Substitute "rotation matrix" for "rotation" in the entries, beginning at the line that has "The document lists, after" and stopping after the line that has "-0.000515, 0.184718, 0.527968]]". Return only those lines, with nothing else changed.

PROVIDED INFORMATION =>
....................
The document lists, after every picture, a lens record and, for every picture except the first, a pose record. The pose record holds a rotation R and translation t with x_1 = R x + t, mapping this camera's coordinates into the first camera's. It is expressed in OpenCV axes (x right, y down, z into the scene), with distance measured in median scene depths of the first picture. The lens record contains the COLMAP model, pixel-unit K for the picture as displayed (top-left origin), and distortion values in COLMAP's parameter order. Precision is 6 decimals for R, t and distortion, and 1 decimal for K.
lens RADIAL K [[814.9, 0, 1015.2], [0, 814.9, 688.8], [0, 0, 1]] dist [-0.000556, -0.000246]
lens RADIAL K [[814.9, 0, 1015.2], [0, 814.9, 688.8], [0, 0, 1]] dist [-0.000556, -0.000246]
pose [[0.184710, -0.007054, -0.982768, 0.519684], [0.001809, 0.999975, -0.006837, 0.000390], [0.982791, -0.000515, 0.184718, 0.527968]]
....................
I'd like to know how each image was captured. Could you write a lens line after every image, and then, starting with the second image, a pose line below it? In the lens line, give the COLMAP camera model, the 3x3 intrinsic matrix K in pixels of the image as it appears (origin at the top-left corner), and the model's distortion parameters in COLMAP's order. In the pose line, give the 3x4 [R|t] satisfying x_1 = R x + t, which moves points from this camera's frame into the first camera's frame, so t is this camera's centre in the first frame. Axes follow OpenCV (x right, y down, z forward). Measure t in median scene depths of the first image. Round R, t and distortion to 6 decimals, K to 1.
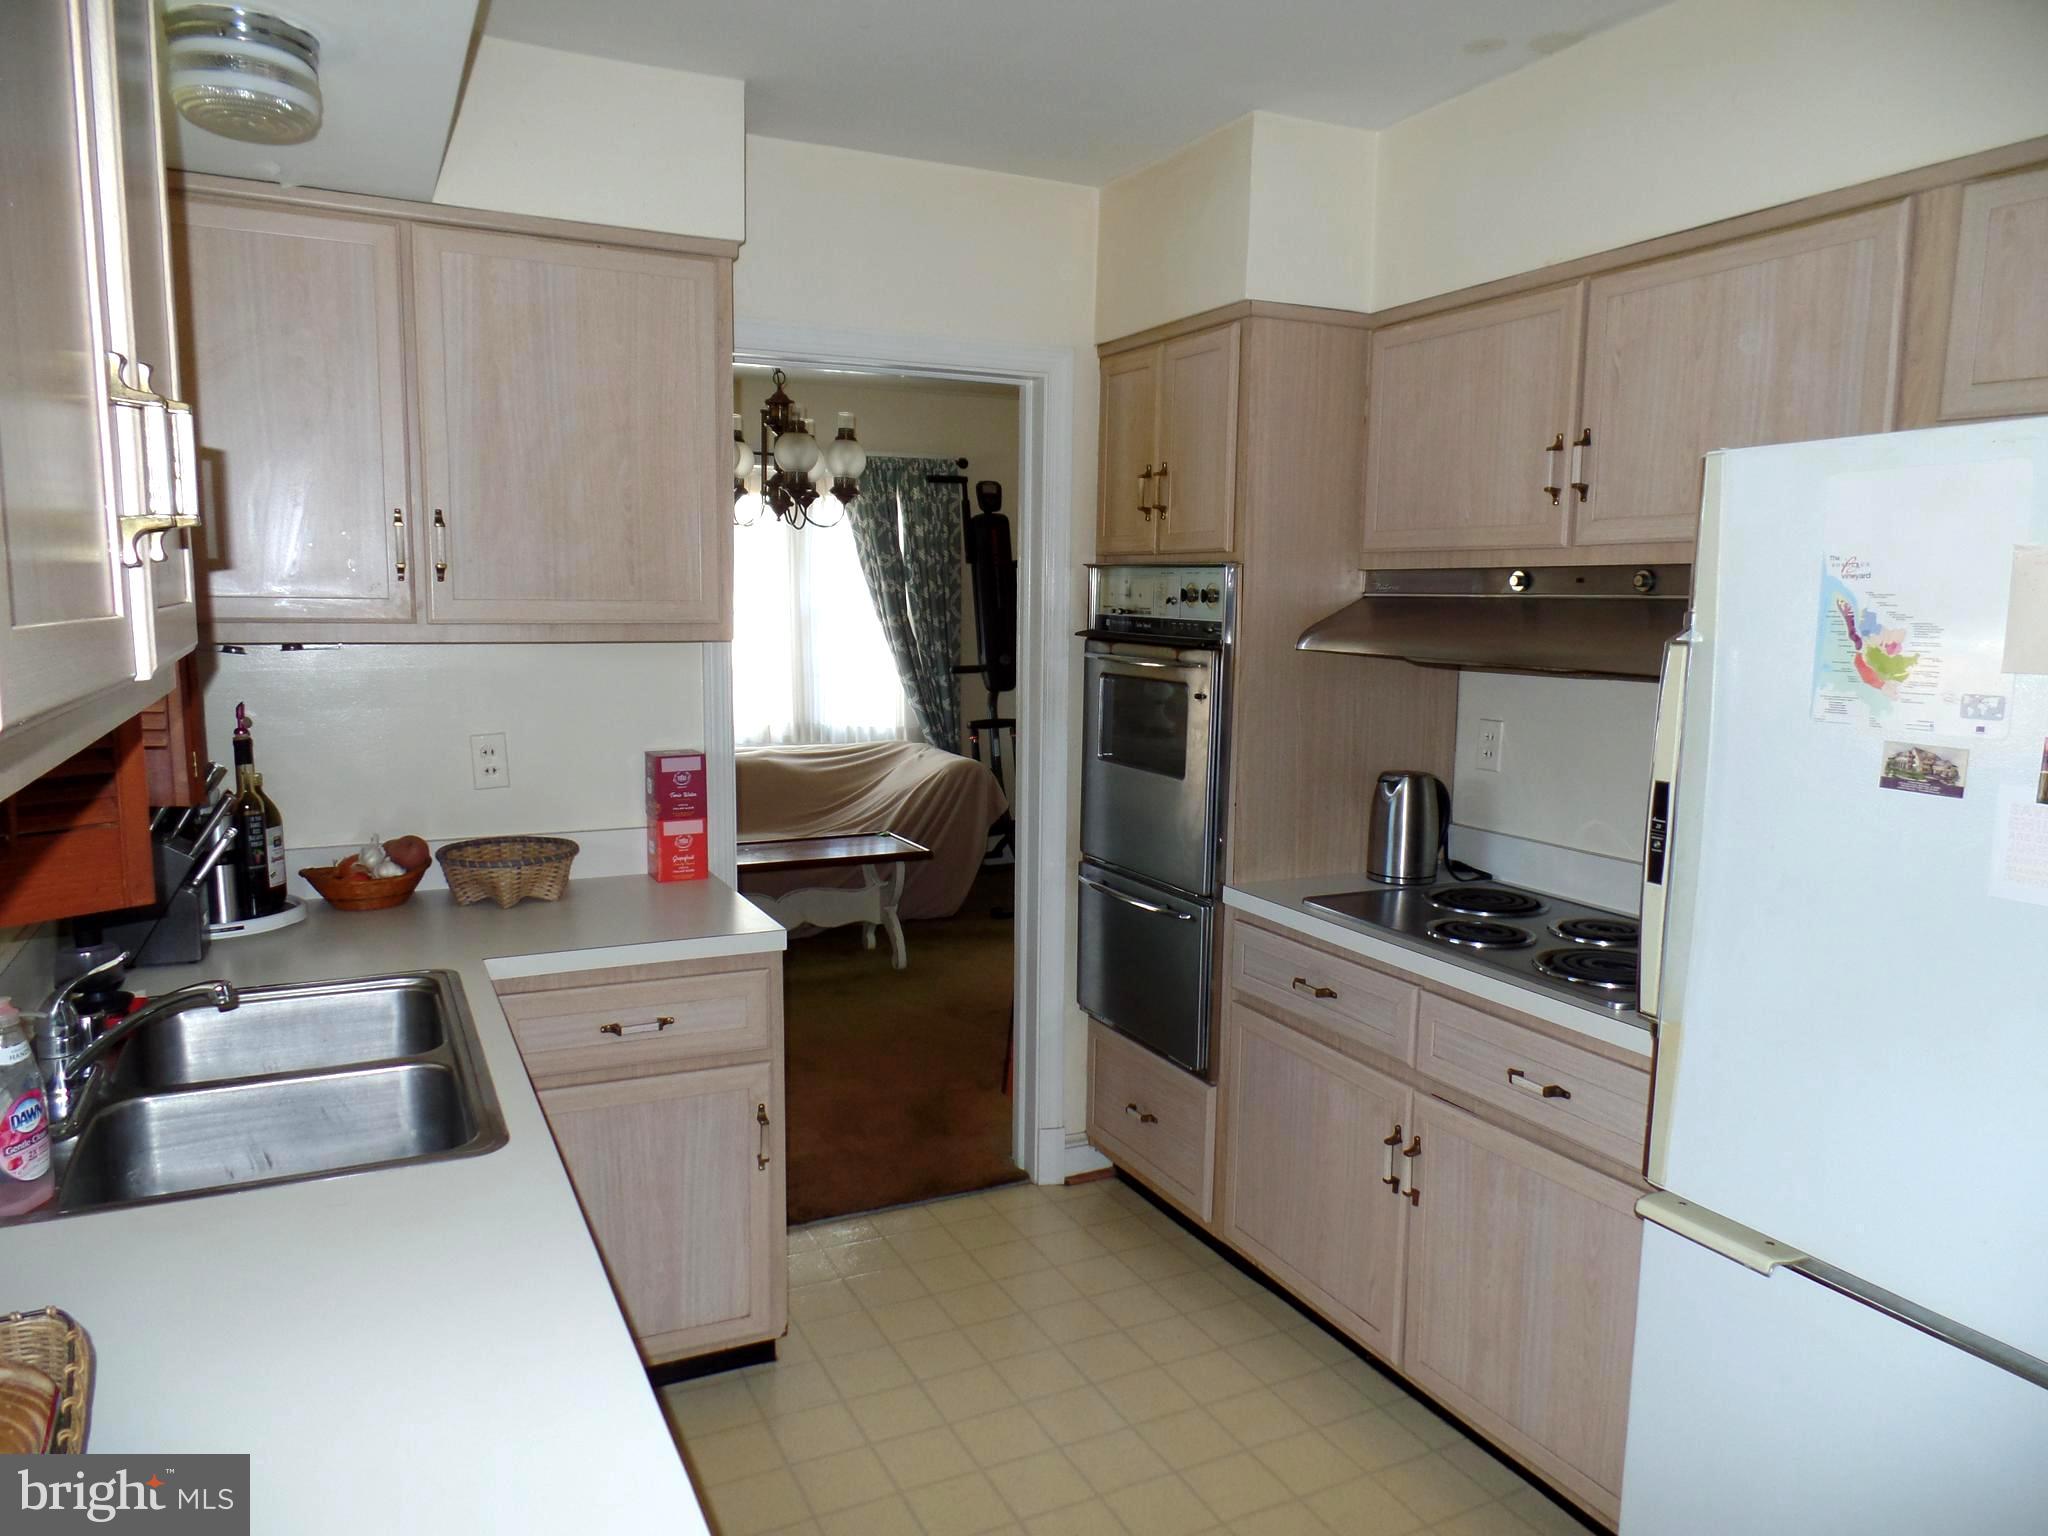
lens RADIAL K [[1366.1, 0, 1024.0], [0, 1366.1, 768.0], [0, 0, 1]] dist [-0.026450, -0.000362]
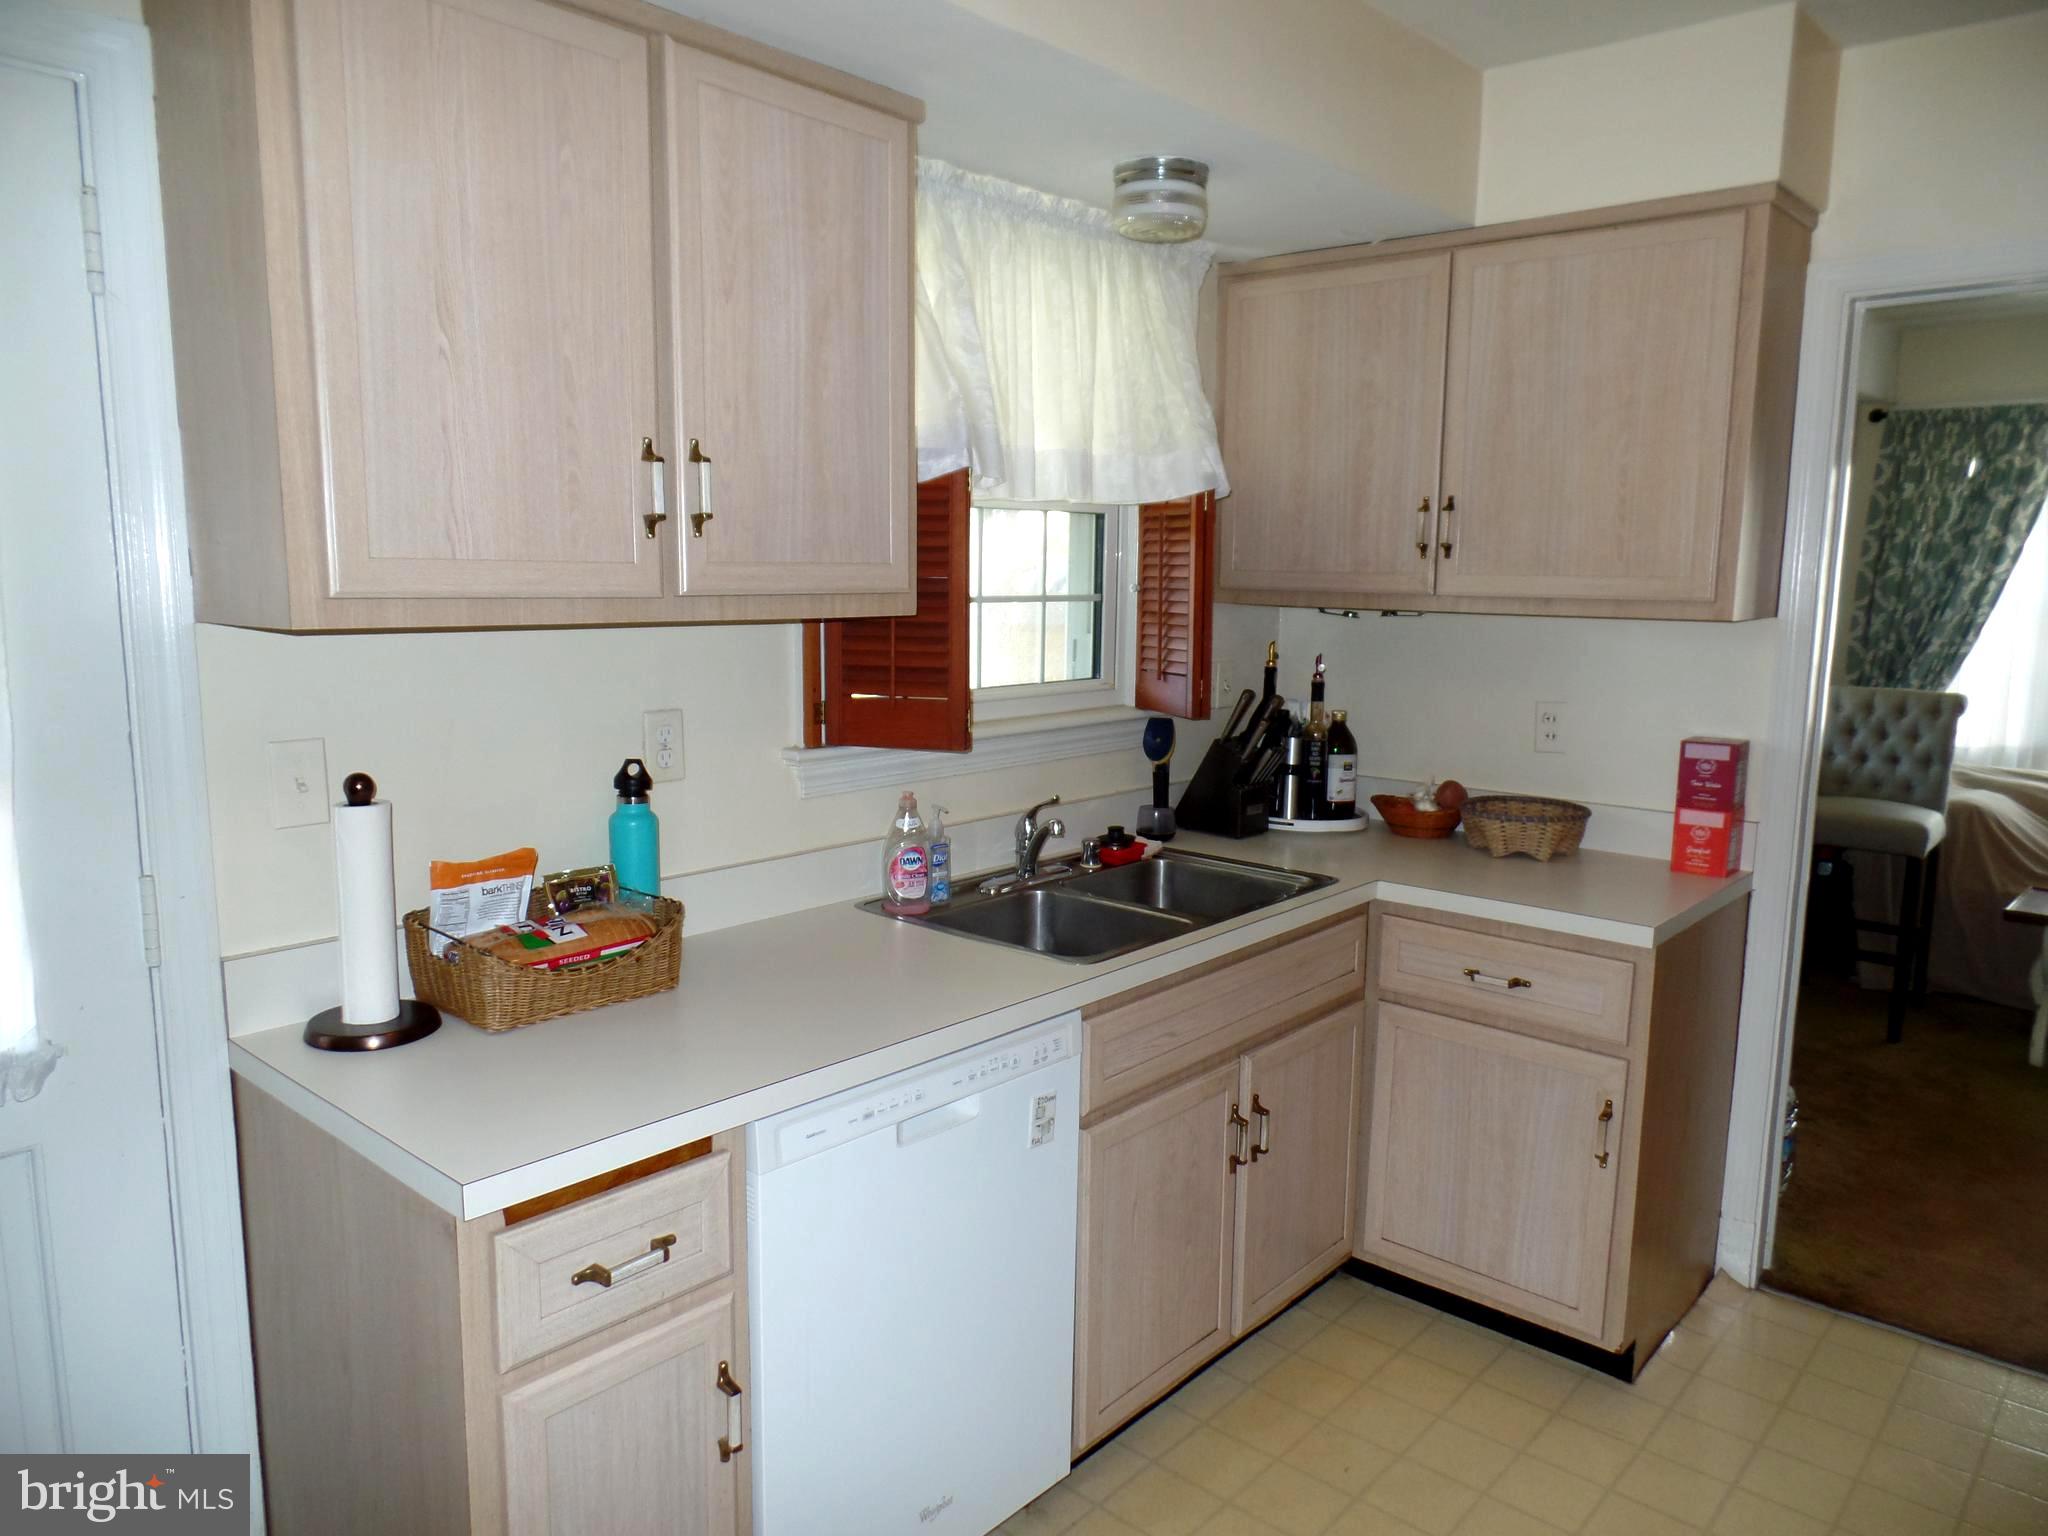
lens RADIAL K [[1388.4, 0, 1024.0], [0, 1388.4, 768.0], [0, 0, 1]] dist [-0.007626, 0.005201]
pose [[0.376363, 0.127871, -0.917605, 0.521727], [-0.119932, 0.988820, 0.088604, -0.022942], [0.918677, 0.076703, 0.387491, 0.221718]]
....................
PROBLEM SOLUTION =>
The document lists, after every picture, a lens record and, for every picture except the first, a pose record. The pose record holds a rotation matrix R and translation t with x_1 = R x + t, mapping this camera's coordinates into the first camera's. It is expressed in OpenCV axes (x right, y down, z into the scene), with distance measured in median scene depths of the first picture. The lens record contains the COLMAP model, pixel-unit K for the picture as displayed (top-left origin), and distortion values in COLMAP's parameter order. Precision is 6 decimals for R, t and distortion, and 1 decimal for K.
lens RADIAL K [[814.9, 0, 1015.2], [0, 814.9, 688.8], [0, 0, 1]] dist [-0.000556, -0.000246]
lens RADIAL K [[814.9, 0, 1015.2], [0, 814.9, 688.8], [0, 0, 1]] dist [-0.000556, -0.000246]
pose [[0.184710, -0.007054, -0.982768, 0.519684], [0.001809, 0.999975, -0.006837, 0.000390], [0.982791, -0.000515, 0.184718, 0.527968]]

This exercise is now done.